En la sentencia del caso Gürtel se deja clarinete: "En el año 2005, también de la misma Caja B, sustrajo 149.600 euros, de los que, de acuerdo con su mujer, Rosalía Iglesias, destinó a 149.000 euros a pagar unos inmuebles adquiridos por el matrimonio [Bárcenas]. En esta ocasión, el apoderamiento de los fondos de la 'Caja B', tuvo lugar mediante la compra de acciones de Libertad Digital, S. A. [propiedad de Federico Jiménez Losantos], de manera que Luis Bárcenas, de acuerdo con su propia esposa, entregó a esta, extraídos de dicha caja, los 149.600 €, de los que dispuso el 29/10/2004 para adquirir 1.360 acciones de esa sociedad, que puso a nombre de Rosalía Iglesias. Compradas las acciones a su nombre, posteriormente las vende esta, el 15/03/2005, a Francisco Yáñez, por 149.600 euros, que no se reingresan al PP, sino que se queda con ellos el matrimonio, ingresándolos, mediante dos imposiciones que hace la propia Rosalía una el 16/03/2005, por importe de 74.000 euros, y otra el 21/03/2005, por importe de 75.600 euros, en su propia cuenta corriente, abierta en Caja Madrid".

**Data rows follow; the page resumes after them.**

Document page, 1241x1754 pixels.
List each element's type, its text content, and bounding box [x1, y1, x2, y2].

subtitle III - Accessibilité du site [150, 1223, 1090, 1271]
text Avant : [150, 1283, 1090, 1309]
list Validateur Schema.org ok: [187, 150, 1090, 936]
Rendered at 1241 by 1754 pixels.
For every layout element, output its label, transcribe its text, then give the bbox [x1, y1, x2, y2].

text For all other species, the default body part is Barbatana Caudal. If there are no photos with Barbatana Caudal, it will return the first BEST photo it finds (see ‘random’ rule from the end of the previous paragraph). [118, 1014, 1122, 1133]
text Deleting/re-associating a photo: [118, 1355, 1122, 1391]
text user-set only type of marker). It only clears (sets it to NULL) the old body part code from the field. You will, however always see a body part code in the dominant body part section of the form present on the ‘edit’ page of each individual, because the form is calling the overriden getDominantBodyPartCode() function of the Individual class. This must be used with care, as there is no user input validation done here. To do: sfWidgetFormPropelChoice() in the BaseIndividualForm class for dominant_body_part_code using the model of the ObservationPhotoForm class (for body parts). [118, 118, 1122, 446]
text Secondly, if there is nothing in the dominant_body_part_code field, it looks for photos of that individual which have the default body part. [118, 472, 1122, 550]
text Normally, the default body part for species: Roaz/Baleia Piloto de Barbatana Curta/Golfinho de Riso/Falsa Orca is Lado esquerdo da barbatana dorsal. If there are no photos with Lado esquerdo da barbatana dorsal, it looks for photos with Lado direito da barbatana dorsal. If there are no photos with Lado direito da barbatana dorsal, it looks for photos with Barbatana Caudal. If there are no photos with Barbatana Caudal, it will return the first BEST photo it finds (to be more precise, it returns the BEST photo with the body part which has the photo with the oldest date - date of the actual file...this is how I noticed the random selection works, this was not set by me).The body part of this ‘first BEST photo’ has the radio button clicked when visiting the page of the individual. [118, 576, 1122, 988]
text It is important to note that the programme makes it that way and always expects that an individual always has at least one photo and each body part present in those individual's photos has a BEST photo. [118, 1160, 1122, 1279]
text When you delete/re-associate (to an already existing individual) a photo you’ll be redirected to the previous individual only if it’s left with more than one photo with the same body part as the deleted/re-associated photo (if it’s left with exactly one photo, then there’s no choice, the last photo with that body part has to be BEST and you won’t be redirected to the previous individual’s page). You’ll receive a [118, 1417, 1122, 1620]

Ahora Losantos, a pesar de la evidencia, amenaza a Espinosa de los Monteros con llevarle a los juzgados por haber insinuado una verdad confesa y juzgada. Que tenga cuidado Espinosa: Pablo Casado murió por decir la verdad. Ser sincero es lo único que no se puede tolerar cuando estás creando un universo de mentiras, que es lo que hace nuestra derecha, pero luego se despedazan con verdades entre sí. Es lo que nos consuela. Y lo que nos desconsuela: convivimos con gente que solo usa la verdad cuando puede hacer daño con ella.